All tests that occur after a call to module() will be grouped into that module. The test names will all be preceded by the module name in the test results. You can then use that module name to select tests to run (see Recipe 18.8).

In addition to grouping tests, module() can be used to extract common code from tests within that module. The module() function takes an optional second parameter to define functions to run before and after each test within the module:

module("module", {
    setup: function() {
        ok(true, "one extra assert per test");
    }, teardown: function() {
        ok(true, "and one extra assert after each test");
    }
});
test("test with setup and teardown", function() {
    expect(2);
});

You can specify both setup and teardown properties together, or just one of them.

Calling module() again without the additional argument will simply reset any setup/teardown functions defined by another module previously.

When debugging a failing test, it can be a huge waste of time to rerun the entire test suite after every little change to your code just to see whether a single test now passes.
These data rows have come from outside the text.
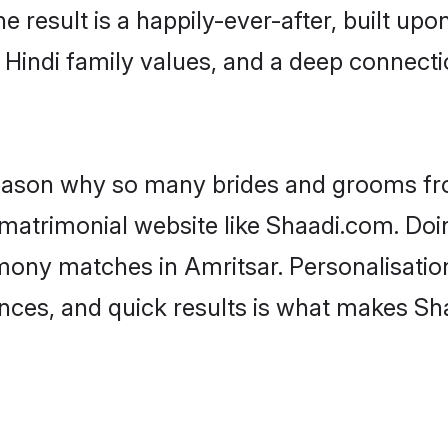
he result is a happily-ever-after, built up
f Hindi family values, and a deep connec
 reason why so many brides and grooms f
i matrimonial website like Shaadi.com. Doi
imony matches in Amritsar. Personalisatio
rences, and quick results is what makes S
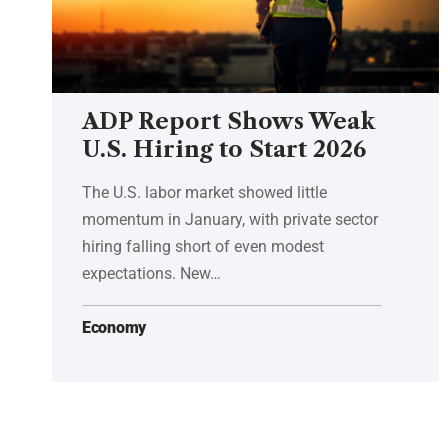
ADP Report Shows Weak
U.S. Hiring to Start 2026
The U.S. labor market showed little
momentum in January, with private sector
hiring falling short of even modest
expectations. New…
Economy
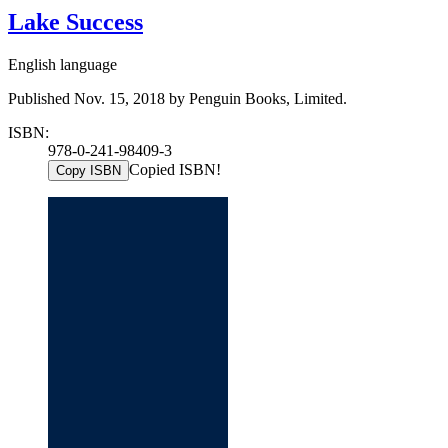
Lake Success
English language
Published Nov. 15, 2018 by Penguin Books, Limited.
ISBN:
978-0-241-98409-3
Copied ISBN!
Copy ISBN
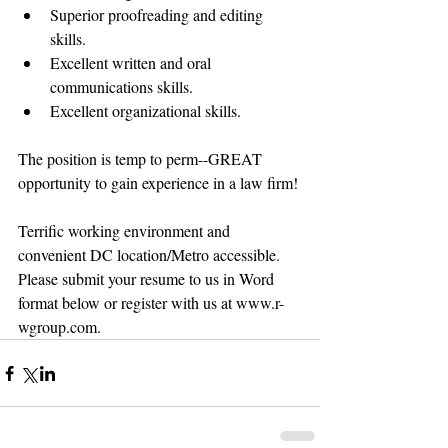
Superior proofreading and editing 
skills.  
Excellent written and oral 
communications skills.  
Excellent organizational skills. 
The position is temp to perm--GREAT 
opportunity to gain experience in a law firm! 
Terrific working environment and 
convenient DC location/Metro accessible. 
Please submit your resume to us in Word 
format below or register with us at www.r-
wgroup.com.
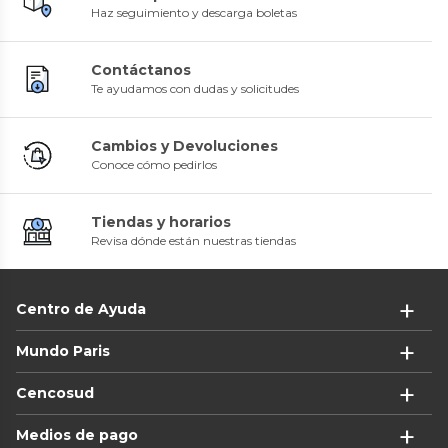
Haz seguimiento y descarga boletas
Contáctanos
Te ayudamos con dudas y solicitudes
Cambios y Devoluciones
Conoce cómo pedirlos
Tiendas y horarios
Revisa dónde están nuestras tiendas
Centro de Ayuda
Mundo Paris
Cencosud
Medios de pago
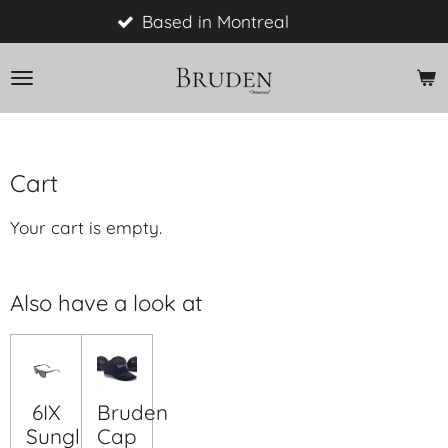
Skip
Based in Montreal
to
main
content
Cart
Your cart is empty.
Also have a look at
6IX
Bruden
Sunglasses
Cap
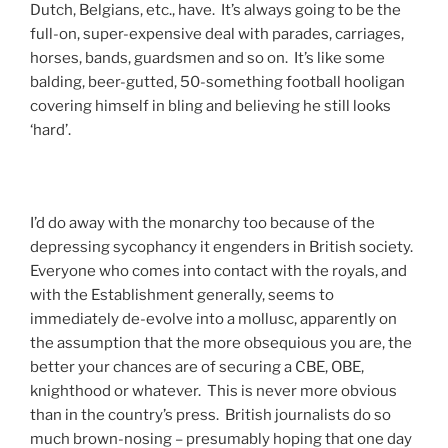
Dutch, Belgians, etc., have. It’s always going to be the
full-on, super-expensive deal with parades, carriages,
horses, bands, guardsmen and so on. It’s like some
balding, beer-gutted, 50-something football hooligan
covering himself in bling and believing he still looks
‘hard’.
I’d do away with the monarchy too because of the
depressing sycophancy it engenders in British society.
Everyone who comes into contact with the royals, and
with the Establishment generally, seems to
immediately de-evolve into a mollusc, apparently on
the assumption that the more obsequious you are, the
better your chances are of securing a CBE, OBE,
knighthood or whatever. This is never more obvious
than in the country’s press. British journalists do so
much brown-nosing – presumably hoping that one day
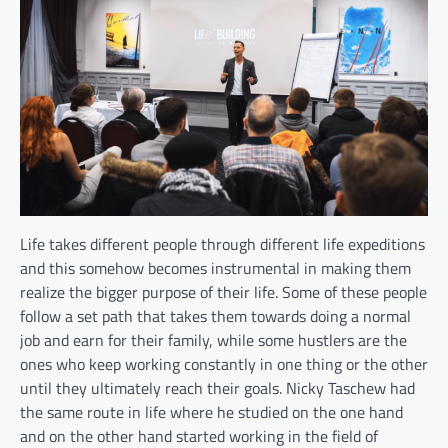
Life takes different people through different life expeditions
and this somehow becomes instrumental in making them
realize the bigger purpose of their life. Some of these people
follow a set path that takes them towards doing a normal
job and earn for their family, while some hustlers are the
ones who keep working constantly in one thing or the other
until they ultimately reach their goals. Nicky Taschew had
the same route in life where he studied on the one hand
and on the other hand started working in the field of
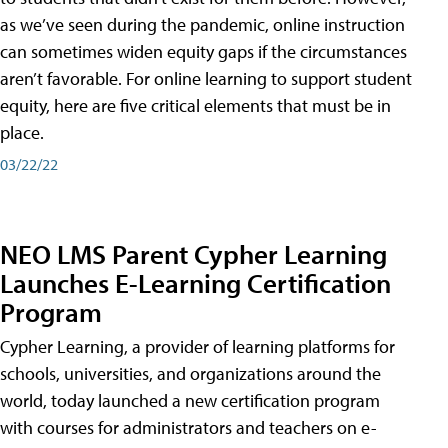
as we’ve seen during the pandemic, online instruction
can sometimes widen equity gaps if the circumstances
aren’t favorable. For online learning to support student
equity, here are five critical elements that must be in
place.
03/22/22
NEO LMS Parent Cypher Learning
Launches E-Learning Certification
Program
Cypher Learning, a provider of learning platforms for
schools, universities, and organizations around the
world, today launched a new certification program
with courses for administrators and teachers on e-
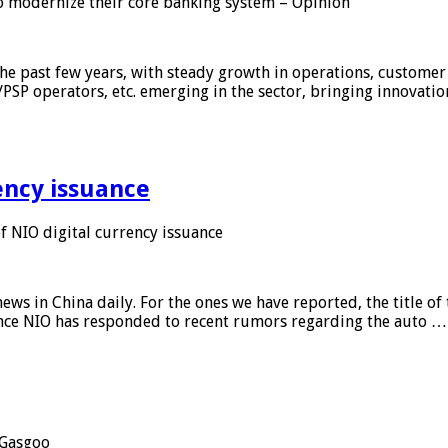
 modernize their core banking system – Opinion
he past few years, with steady growth in operations, customer
/PSP operators, etc. emerging in the sector, bringing innovati
ency issuance
 NIO digital currency issuance
s in China daily. For the ones we have reported, the title of t
ance NIO has responded to recent rumors regarding the auto …
Gasgoo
QUnit offers URL filtering to select the tests to run. This works best when combined with modules. You can run just the tests from a given module by appending a query string with the module name to the test suite URL. For example, test.html?validation will run all tests in the module named validation:

// test.html?validation - just the validation module
// test.html?validation&tooltip - validation and tooltip module
// test.html?!validation - exclude the validation module
// test.html?test 3 - just "test 3", the url will be displayed as test.html?test%203
module("validation");
test("test 1", function () {
    ok(true, "bool succeeds");
});
test("test 2", function () {
    equals(5, 5.0, "equals succeeds");
});
module("tooltip");
test("test 3", function () {
    same(true, 3 == 3, "same succeeds");
});
test("test 4", function () {
    ok(false, "bool fails");
});
module("other");
test("test 5", function () {
    equals(3, 5, "equals fails");
});

You can combine tests from various modules by specifying multiple modules at once, delimited with the ampersand; e.g., test.html?validation&tooltip would run tests that contain validation or tooltip.

You can exclude tests using the exclamation mark; e.g., test.html?!validation would run all tests except those from the validation module.

Instead of manually modifying the URL, you can also double-click any of the test results to rerun just that test. QUnit will use the same filtering mechanism by appending the name of the test to the current location.